▸ **Job**
Using the data below, count the lines where "plate" appears, and answer with the number alone.

───── Information

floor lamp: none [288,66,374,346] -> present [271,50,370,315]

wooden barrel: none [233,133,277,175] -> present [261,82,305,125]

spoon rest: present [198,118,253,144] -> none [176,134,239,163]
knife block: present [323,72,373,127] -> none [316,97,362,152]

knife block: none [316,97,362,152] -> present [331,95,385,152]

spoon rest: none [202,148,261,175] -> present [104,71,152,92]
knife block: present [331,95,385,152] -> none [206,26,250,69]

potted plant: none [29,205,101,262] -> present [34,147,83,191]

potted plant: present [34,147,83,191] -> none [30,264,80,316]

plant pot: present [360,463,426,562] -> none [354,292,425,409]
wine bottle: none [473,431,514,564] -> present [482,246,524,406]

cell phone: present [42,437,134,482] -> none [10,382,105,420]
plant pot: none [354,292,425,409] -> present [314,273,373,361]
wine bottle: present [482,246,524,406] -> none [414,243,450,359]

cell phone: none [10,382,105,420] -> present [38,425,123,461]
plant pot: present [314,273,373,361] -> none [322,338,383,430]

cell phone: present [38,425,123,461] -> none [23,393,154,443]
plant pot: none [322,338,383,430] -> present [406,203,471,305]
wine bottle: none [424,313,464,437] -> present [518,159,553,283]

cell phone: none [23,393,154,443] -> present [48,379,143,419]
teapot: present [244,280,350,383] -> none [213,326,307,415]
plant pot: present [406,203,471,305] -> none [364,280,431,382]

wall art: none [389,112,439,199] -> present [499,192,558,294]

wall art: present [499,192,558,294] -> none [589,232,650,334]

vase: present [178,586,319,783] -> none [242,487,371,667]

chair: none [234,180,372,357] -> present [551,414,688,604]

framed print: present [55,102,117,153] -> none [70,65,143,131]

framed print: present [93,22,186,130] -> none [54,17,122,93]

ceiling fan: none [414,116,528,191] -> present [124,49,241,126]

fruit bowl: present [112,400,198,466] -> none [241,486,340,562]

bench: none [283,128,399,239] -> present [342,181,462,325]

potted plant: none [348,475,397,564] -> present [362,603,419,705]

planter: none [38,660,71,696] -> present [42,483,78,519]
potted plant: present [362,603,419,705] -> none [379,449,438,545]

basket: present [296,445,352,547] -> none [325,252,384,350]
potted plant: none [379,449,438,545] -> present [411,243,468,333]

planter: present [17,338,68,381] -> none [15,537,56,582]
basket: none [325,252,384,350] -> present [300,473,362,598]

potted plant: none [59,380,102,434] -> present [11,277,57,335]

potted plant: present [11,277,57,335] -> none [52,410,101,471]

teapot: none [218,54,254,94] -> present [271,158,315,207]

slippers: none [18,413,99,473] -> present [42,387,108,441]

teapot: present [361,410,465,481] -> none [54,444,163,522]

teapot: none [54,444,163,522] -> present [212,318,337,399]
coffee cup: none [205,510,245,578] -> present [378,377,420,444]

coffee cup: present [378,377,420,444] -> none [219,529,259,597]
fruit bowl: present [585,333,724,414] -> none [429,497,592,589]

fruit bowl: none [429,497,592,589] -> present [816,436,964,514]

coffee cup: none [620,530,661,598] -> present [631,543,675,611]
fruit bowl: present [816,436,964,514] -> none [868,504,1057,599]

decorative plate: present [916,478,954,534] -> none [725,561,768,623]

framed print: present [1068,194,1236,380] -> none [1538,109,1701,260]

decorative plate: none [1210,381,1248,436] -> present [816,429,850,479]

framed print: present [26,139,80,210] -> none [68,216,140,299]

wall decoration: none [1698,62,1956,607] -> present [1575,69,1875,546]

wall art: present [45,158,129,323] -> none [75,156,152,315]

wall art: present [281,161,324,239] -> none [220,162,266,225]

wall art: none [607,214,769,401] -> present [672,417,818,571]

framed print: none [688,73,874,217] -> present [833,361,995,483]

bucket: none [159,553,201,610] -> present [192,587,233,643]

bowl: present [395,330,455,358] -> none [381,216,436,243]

──────────

▸ **Result for this exercise**
2